Task item:
Please work out how many lines in the records below include the word "imagenes", and reply with that number only.

=== Section Start ===

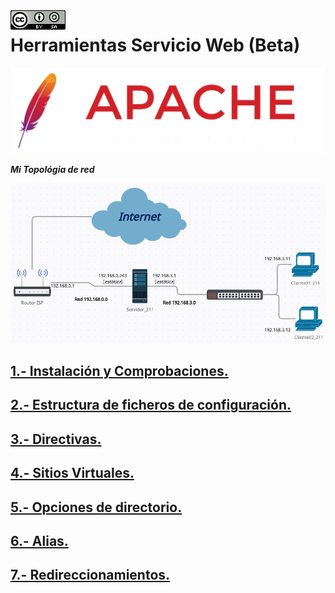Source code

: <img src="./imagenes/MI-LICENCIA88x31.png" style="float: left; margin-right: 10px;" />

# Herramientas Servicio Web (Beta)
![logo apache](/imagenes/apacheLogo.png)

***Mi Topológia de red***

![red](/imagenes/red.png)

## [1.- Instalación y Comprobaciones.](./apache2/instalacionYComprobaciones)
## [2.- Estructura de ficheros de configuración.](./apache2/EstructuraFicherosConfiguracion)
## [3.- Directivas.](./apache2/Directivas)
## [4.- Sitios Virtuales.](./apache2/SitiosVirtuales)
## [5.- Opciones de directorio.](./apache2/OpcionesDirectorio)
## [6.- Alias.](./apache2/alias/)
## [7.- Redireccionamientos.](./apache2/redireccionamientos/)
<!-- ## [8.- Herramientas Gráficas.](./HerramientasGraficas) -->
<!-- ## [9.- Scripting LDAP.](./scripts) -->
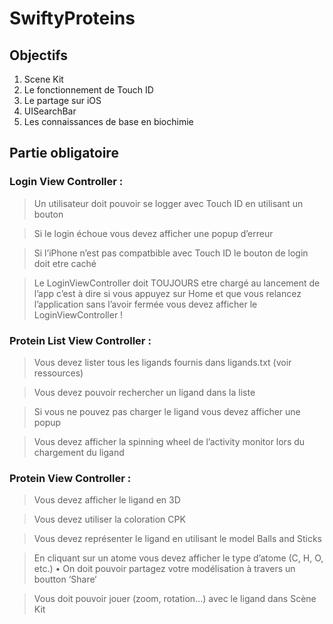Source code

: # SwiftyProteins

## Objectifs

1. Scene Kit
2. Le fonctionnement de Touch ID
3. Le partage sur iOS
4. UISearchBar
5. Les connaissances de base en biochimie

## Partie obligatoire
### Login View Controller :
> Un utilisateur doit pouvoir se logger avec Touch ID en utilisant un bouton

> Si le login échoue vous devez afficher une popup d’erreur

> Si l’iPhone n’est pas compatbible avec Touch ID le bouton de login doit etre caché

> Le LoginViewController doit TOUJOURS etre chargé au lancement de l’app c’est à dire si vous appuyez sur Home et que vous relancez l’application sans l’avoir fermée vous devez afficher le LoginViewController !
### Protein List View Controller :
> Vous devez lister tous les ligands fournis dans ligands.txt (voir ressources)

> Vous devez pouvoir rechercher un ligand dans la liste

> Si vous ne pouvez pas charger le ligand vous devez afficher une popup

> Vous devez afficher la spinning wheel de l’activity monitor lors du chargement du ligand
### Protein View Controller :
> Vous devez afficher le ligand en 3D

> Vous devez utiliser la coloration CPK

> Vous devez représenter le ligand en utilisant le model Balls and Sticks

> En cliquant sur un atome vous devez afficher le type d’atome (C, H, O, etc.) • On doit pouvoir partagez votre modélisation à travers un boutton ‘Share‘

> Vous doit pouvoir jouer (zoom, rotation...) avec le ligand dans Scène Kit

=== Section End ===
=== Section Start ===

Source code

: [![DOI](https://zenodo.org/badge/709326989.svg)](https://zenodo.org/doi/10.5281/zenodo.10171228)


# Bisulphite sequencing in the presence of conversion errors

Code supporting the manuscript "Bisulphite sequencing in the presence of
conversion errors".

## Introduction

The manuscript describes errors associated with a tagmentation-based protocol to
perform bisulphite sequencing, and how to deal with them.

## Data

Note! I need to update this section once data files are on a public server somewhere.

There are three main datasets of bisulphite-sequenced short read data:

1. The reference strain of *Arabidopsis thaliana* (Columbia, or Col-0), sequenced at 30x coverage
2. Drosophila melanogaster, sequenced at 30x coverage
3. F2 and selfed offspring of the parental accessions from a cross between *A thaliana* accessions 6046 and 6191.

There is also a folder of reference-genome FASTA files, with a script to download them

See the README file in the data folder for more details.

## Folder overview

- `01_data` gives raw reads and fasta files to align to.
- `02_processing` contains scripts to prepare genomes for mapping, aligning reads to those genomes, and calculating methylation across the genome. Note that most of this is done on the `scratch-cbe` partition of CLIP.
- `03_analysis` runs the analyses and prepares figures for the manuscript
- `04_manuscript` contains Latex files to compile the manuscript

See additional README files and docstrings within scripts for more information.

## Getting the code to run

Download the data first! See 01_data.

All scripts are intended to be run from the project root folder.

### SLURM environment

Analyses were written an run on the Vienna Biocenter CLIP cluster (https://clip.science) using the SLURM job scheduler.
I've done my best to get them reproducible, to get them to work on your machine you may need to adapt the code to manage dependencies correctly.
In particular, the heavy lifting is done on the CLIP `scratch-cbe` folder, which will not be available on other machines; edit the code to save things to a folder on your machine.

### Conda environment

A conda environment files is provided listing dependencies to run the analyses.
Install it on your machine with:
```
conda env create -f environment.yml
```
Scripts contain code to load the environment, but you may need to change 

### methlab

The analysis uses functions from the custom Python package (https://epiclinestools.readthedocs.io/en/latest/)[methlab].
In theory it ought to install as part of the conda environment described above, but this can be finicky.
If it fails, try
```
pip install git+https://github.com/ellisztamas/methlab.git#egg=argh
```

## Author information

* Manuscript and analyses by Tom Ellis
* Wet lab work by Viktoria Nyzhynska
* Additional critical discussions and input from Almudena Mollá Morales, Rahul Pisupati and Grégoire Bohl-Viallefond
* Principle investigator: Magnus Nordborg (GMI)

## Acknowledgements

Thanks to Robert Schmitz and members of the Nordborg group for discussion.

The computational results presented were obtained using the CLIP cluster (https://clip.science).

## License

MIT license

=== Section End ===
=== Section Start ===

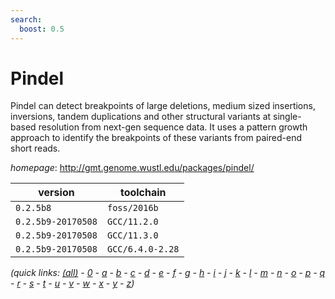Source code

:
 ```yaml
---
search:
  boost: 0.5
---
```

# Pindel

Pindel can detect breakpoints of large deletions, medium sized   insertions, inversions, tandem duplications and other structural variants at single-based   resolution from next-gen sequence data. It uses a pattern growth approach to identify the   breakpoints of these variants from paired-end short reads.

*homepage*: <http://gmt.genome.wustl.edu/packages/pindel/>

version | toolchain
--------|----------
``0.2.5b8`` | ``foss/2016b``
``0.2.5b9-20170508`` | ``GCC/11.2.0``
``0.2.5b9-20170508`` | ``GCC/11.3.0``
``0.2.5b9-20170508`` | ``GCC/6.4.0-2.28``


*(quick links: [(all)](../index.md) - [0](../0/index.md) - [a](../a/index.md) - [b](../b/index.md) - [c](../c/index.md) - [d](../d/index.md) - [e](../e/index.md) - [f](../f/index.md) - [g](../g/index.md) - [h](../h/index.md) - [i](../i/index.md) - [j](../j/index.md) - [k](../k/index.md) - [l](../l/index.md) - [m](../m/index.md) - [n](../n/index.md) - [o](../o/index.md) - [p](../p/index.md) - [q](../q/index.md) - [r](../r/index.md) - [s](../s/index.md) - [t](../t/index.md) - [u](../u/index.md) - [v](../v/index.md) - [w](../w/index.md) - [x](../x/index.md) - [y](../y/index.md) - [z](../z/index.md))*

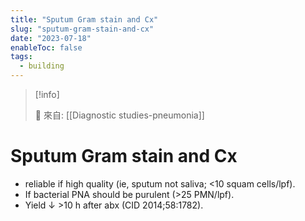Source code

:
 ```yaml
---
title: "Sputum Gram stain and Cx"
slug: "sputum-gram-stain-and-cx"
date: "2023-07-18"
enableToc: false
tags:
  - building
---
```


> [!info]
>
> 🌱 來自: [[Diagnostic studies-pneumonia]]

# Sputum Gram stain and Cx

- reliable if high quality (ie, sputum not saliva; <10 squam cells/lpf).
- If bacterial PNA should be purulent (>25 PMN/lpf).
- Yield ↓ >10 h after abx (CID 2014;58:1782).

=== Section End ===

Answer below:
3